═══ SELECTED EXCERPT ═══

LaunchDarkly Experiment Data Export to S3 Reference Implementations

Reference implementations showing how to integrate LaunchDarkly experiment evaluation data with AWS S3 using Kinesis Firehose. This enables real-time streaming of experiment data to your analytics platform.

This project includes implementations in Python and PHP, each demonstrating how to capture experiment evaluation data and stream it to S3 for analytics integration.

Overview

The implementations capture LaunchDarkly experiment evaluation data and stream it to AWS S3 via Kinesis Firehose, enabling integration with analytics platforms like Databricks, Snowflake, BigQuery, or Athena.

═══ DATA SUPPLIED ═══

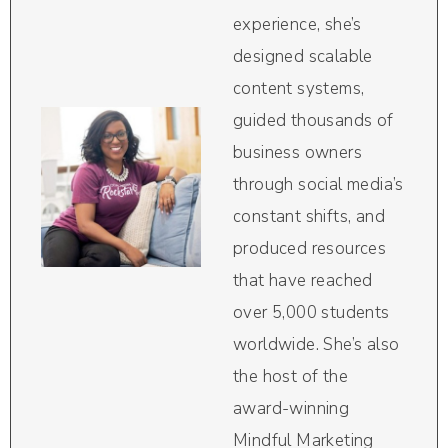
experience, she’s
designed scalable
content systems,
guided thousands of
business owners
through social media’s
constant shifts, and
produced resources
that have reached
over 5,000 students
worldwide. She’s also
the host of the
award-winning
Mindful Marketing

═══
═══ DATA SUPPLIED ═══

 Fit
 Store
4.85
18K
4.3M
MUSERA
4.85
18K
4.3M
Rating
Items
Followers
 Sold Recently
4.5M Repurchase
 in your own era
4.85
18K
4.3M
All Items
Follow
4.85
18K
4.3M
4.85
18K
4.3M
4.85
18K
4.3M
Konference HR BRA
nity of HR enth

═══

USING THE INFORMATION >>
[1] Quote the LaunchDarkly export overview word for word, from its title to its final sentence.
[2] Please print the lines of the records starting at the line containing "experience, she’s" and ending at the line containing "Mindful Marketing", both included, and nothing else.
The LaunchDarkly export overview and the records have no connection to each other.

ANSWERS TO THE TASKS >>
[1]
LaunchDarkly Experiment Data Export to S3 Reference Implementations

Reference implementations showing how to integrate LaunchDarkly experiment evaluation data with AWS S3 using Kinesis Firehose. This enables real-time streaming of experiment data to your analytics platform.

This project includes implementations in Python and PHP, each demonstrating how to capture experiment evaluation data and stream it to S3 for analytics integration.

Overview

The implementations capture LaunchDarkly experiment evaluation data and stream it to AWS S3 via Kinesis Firehose, enabling integration with analytics platforms like Databricks, Snowflake, BigQuery, or Athena.

[2]
experience, she’s
designed scalable
content systems,
guided thousands of
business owners
through social media’s
constant shifts, and
produced resources
that have reached
over 5,000 students
worldwide. She’s also
the host of the
award-winning
Mindful Marketing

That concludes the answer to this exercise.